I love the knob. Even more so because I now know the story behind it.


Mrs Tsk Tsk, the Garden, and Me

Last week, I submitted new web copy about the collaborative garden I lead. The membership has evolved since the garden started, and so have our ideas around how it can serve the community best. The old information had to go.

Doing this project revved me up for a more challenging task – revamping my website. I created it in the summer of 2016 when I had stars in my eyes because an editor had chosen to publish one of my essays. I decided it is time to create new material that conveys my current thoughts about this post-retirement pursuit and where it is going.

That’s when Mrs Tsk Tsk showed up, pissed off. She’s my inner critic. She thinks this whole thing – having a website that is all about me, me, me – is frivolous and selfish. I suspect she’s seething even more because I ignored her well-meaning counsel. She advised me to keep a low profile when the idea of publishing my work first started to niggle at me.

It’s no wonder she’s feeling threatened. I used to be so attuned to her voice that I couldn’t pay attention to the friends who urged me to share my writing. I couldn’t even hear the other voices in my head who disagreed with Mrs Tsk Tsk but had been too polite, no, intimidated by her, to speak up.

I still need Mrs Tsk Tsk on my team. An inner critic can keep me out of a lot of hot water. But if I listen to her too much, she can prevent me from even sticking in my toe to check the temperature.

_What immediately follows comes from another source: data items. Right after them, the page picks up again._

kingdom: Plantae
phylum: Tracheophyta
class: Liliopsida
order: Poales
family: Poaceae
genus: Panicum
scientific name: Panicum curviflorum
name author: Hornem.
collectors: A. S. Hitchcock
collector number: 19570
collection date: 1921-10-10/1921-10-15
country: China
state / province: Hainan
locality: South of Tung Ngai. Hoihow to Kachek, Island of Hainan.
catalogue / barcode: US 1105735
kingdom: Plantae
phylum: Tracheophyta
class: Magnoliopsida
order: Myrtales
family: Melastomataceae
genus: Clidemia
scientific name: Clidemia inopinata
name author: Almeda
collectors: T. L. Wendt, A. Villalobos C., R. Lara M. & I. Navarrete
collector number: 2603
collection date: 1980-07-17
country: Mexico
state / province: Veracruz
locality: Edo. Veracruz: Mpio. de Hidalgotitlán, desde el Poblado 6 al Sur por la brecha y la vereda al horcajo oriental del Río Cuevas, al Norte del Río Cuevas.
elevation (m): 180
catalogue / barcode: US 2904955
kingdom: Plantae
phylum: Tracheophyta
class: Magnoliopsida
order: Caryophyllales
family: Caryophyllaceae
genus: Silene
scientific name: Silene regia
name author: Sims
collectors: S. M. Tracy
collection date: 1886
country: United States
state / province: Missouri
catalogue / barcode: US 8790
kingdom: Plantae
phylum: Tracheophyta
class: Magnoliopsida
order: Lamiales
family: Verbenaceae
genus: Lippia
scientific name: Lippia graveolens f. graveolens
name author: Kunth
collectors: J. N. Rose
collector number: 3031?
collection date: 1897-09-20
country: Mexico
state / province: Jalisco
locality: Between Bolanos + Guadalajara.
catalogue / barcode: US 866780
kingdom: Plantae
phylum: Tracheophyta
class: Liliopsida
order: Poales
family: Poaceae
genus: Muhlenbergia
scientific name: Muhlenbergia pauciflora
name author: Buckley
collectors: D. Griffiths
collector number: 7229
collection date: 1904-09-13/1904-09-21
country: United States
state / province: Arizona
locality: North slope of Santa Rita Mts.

A technique that I’ve started to use with the garden group is beginning to help me manage her. When a topic I expect the gardeners will see from different perspectives is on the agenda, we pass around a talking piece. The person who is holding it can weigh in on the subject, and everyone else’s job is to listen without jumping in to comment until all have had a turn to speak. When we start this way, the discussion and final decision reflect the wisdom and consensus of the group, not the opinion of the most talkative, dominant member. Me, for example.

I had a hunch that leading the garden group would help me grow as a person. It’s true.